→ Task to complete:
Repeat the entries below exactly. Drop the pictures.

*****

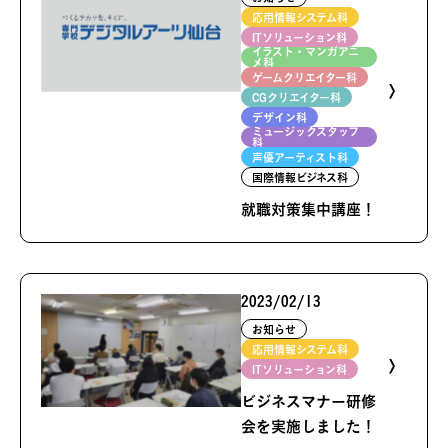
応用情報システム科
ITソリューション科
イラスト・マンガアニ
メ科
ゲームクリエイター科
CGクリエイター科
デザイン科
ミュージックスタッフ
科
声優アーティスト科
国際情報ビジネス科
就職対策集中講座！
2023/02/13
お知らせ
応用情報システム科
ITソリューション科
ビジネスマナー研修
会を実施しました！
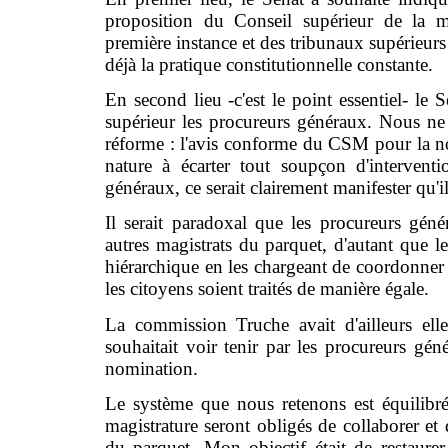
proposition du Conseil supérieur de la ma
première instance et des tribunaux supérieurs d
déjà la pratique constitutionnelle constante.
En second lieu -c'est le point essentiel- l
supérieur les procureurs généraux. Nous ne 
réforme : l'avis conforme du CSM pour la no
nature à écarter tout soupçon d'intervent
généraux, ce serait clairement manifester qu'i
Il serait paradoxal que les procureurs gén
autres magistrats du parquet, d'autant que l
hiérarchique en les chargeant de coordonner 
les citoyens soient traités de manière égale.
La commission Truche avait d'ailleurs ell
souhaitait voir tenir par les procureurs gé
nomination.
Le système que nous retenons est équilibré
magistrature seront obligés de collaborer et
du parquet. Mon objectif était de restaure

*****

→ Response below:
応用情報システム科
ITソリューション科
イラスト・マンガアニ
メ科
ゲームクリエイター科
CGクリエイター科
デザイン科
ミュージックスタッフ
科
声優アーティスト科
国際情報ビジネス科
就職対策集中講座！
2023/02/13
お知らせ
応用情報システム科
ITソリューション科
ビジネスマナー研修
会を実施しました！
proposition du Conseil supérieur de la ma
première instance et des tribunaux supérieurs d
déjà la pratique constitutionnelle constante.
En second lieu -c'est le point essentiel- l
supérieur les procureurs généraux. Nous ne 
réforme : l'avis conforme du CSM pour la no
nature à écarter tout soupçon d'intervent
généraux, ce serait clairement manifester qu'i
Il serait paradoxal que les procureurs gén
autres magistrats du parquet, d'autant que l
hiérarchique en les chargeant de coordonner 
les citoyens soient traités de manière égale.
La commission Truche avait d'ailleurs ell
souhaitait voir tenir par les procureurs gé
nomination.
Le système que nous retenons est équilibré
magistrature seront obligés de collaborer et
du parquet. Mon objectif était de restaure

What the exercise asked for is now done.